Sir Charles Walker, deputy chairman of the 1922 Committee, said: "I do think being asked to put this country, this House, members of this House, our constituents on the wrong side of the law before we've exhausted all other options ... surely we have to exhaust all other options before we press the
nuclear button".

"We were told that we would get a Canada deal".

"Struck by the needlessly antagonistic & utterly false rhetoric tonight in Westminster as the Internal Market Bill was debated". His spokesman, James Slack, said it is "critical" MPs pass the bill before the year-end.

His previous finance minister, Sajid Javid, said he could not support the bill unless it was amended. "I feel strongly about keeping the commitments we make; if we give our word, then we must honor it". David Cameron has this morning also expressed "grave misgivings" about the Bill.

The uncertainty around Brexit is likely to last beyond that caused by the pandemic, causing a long and deep shock rather than the short and sharp shock caused by the virus.
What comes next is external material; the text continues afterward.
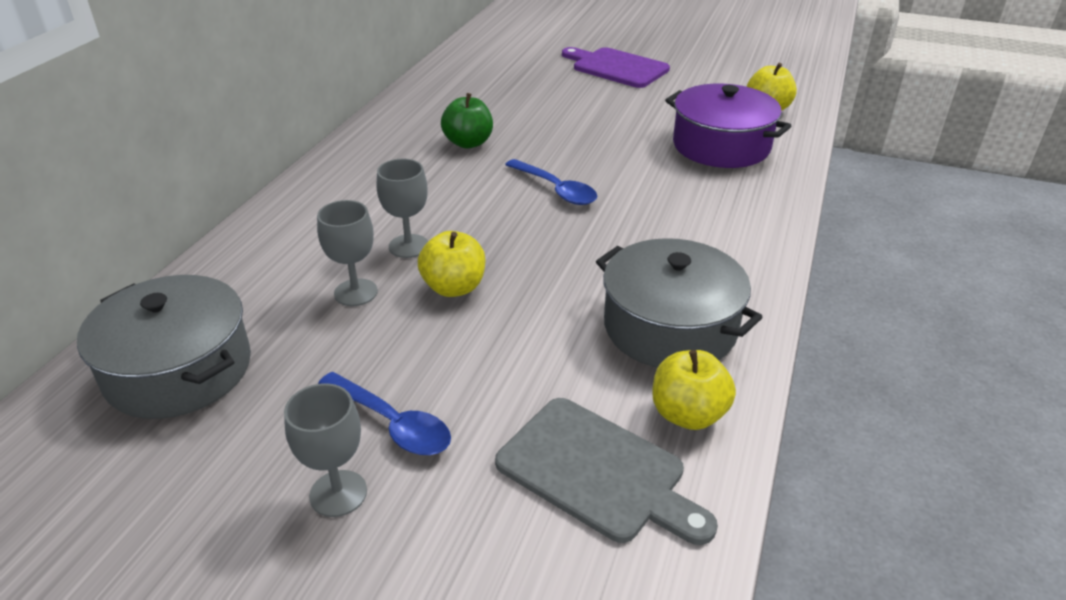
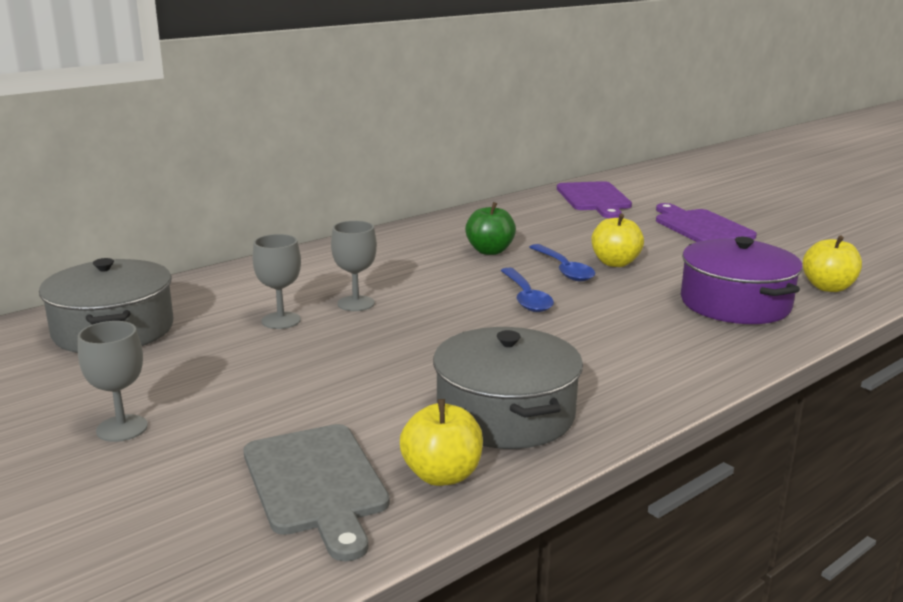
camera: 30 degrees right, 15 degrees down
blue spoon [318,372,451,455] -> blue spoon moved to [529,244,595,281]
yellow apple [418,231,485,297] -> yellow apple moved to [591,214,644,267]
none -> purple cutting board [557,181,632,218]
Brexit will also hurt a different set of firms than those hit the most by the pandemic, Goldman said.


"But it doesn't matter anymore, we lost, it's over, that ship has sailed", he said. "It's reasonable for the government to play hardball, but within the rules", he said.

Europe's lawmakers are threatening to block any trade deal with the United Kingdom unless the latter withdraws its plans to override elements of the Brexit Withdrawal Agreement and to breach worldwide law in a "very specific and limited way".

The UK and the European Union remain in negotiations about a future trade deal with both sides saying that such a deal must be agreed on by October in order to be passed into law before December 31 when European Union trade regulations with the UK will end.

He campaigned for Johnson in the leadership contest, worked with him on community engagement and religious freedom and led the cross-party campaign for the government to use the terminology "Daesh".

Former Labor Prime Minister Tony Blair and former Conservative Prime Minister John Major cast aside party rivalries to accuse Johnson of "shaming the UK" with the bill.


The leader of the opposition Labour Party, Keir Starmer, who was self-isolating due to a possible coronavirus case in his household, said he would oppose a bill that broke worldwide law. "It should be an absolute final resort".